Rifaximin is a rifamycin derivative characterized by a wide antibacterial activity. This drug is neither absorbed by the gastrointestinal tract nor inactivated by gastric juices, and exerts its action entirely within the intestinal lumen.
In this study, the activity of this antibiotic was compared with that of metronidazole and vancomycin against 93 Clostridium difficile isolates. The rate of emergence of bacteria spontaneously resistant to the new compound was also evaluated in relation to representative gram-positive and gram-negative strains. In terms of MIC(50) values, rifaximin showed an intrinsic activity superior to that of the other agents. The emergence of spontaneously resistant strains was assessed with 46 aerobic (staphylococci, enterococci, Proteus spp., Citrobacter freundii, Providencia rettgeri, enteropathogenic, enteroinvasive, enterotoxigenic and entero- hemorrhagic Escherichia coli, and Salmonella enteritidis) and anaerobic (Clostridium spp., Bacteroides spp., Fusobacterium nucleatum and Peptococcus spp.) pathogens, most of them also ammonium producers. Two different methods, broth and agar dilution, were employed.
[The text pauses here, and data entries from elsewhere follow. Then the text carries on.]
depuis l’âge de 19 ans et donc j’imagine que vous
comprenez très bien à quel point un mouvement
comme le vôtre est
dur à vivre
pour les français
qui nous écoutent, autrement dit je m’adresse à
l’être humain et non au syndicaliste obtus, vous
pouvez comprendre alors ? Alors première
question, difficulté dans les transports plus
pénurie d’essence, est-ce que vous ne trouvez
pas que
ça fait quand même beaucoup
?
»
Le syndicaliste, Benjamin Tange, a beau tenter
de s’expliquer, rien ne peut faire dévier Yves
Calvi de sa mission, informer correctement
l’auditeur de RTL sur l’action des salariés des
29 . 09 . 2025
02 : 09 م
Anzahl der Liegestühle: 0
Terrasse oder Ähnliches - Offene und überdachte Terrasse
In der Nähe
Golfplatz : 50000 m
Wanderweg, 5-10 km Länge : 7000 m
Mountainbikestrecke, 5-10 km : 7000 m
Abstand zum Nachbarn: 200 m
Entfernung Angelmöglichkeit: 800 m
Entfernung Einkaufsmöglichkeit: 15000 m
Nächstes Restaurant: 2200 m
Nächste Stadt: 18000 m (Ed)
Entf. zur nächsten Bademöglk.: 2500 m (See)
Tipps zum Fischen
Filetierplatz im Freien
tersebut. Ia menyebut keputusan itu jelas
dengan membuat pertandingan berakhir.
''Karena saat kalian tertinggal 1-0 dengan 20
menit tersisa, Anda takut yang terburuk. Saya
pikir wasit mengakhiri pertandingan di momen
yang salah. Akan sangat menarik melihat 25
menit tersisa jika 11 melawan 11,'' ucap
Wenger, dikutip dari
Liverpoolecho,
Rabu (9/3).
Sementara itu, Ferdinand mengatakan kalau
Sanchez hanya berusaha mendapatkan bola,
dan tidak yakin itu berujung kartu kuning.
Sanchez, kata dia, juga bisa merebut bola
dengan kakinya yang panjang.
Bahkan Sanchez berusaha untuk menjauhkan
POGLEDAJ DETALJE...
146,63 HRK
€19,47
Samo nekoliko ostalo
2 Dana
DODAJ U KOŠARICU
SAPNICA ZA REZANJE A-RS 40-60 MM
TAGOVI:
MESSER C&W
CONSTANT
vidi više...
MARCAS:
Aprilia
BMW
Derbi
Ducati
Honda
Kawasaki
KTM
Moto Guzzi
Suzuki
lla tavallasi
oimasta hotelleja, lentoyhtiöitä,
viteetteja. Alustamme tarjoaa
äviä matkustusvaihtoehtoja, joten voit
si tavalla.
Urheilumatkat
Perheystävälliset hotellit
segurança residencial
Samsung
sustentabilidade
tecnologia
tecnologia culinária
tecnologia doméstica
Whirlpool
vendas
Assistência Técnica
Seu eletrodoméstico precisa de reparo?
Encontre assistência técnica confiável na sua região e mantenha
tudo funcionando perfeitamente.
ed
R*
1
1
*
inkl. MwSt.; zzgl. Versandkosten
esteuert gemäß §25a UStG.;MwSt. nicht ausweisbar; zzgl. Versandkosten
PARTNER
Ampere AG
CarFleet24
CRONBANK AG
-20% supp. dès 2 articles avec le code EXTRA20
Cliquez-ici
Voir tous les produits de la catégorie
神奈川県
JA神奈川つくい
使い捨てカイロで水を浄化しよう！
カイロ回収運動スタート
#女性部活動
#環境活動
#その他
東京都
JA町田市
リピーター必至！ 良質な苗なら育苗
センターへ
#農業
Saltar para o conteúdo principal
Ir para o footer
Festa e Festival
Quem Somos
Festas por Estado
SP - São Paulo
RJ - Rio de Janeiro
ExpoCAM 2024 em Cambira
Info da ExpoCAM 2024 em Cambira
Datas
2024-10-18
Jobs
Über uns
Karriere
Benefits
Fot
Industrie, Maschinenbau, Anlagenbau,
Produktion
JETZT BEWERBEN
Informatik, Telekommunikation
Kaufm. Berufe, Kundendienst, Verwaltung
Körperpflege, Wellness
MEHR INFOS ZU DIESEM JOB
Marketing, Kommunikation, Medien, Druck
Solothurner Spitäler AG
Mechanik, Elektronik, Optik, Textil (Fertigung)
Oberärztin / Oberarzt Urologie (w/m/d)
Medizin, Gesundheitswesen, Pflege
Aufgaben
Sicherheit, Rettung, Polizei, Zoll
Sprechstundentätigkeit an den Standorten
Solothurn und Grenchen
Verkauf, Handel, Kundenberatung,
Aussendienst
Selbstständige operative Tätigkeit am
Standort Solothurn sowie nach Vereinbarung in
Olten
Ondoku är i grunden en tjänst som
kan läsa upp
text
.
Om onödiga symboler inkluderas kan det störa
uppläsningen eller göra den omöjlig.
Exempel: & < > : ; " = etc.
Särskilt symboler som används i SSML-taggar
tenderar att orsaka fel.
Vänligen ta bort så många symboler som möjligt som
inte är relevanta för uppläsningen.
When liquid medium was employed, bacteria capable of sustained growth in 100 microg/ml of rifaximin were obtained after 2-5 transfers with gram-positive aerobic cocci, 2-3 transfers with gram-negative aerobic strains and 2-5 transfers with anaerobic species. At the highest dose used with the agar dilution method (8 x MIC), the frequency of emergence of spontaneously resistant mutants ranged from <1 x 10(-9) to 1.6 x 10(-8) with gram-positive aerobic and anaerobic cocci, while with aerobic and anaerobic gram-negative bacteria, this value ranged from <1 x 10(-9) to 1.7 x 10(-7). C. difficile showed a particularly low incidence of spontaneously resistant mutants (<1 x 10(-9)). The low incidence of resistant subpopulations selected by levels of 8 x MIC of rifaximin suggests that the high levels of the drug which were reached in the gastrointestinal lumen may further prevent the selection of mutants.
The low toxicity, broad antibacterial activity and very poor absorption from the gastrointestinal tract of rifaximin suggest a potential therapeutic use for this drug in gastrointestinal diseases, as well as in the management of patients with cirrhosis and chronic portal-systemic encephalopathy.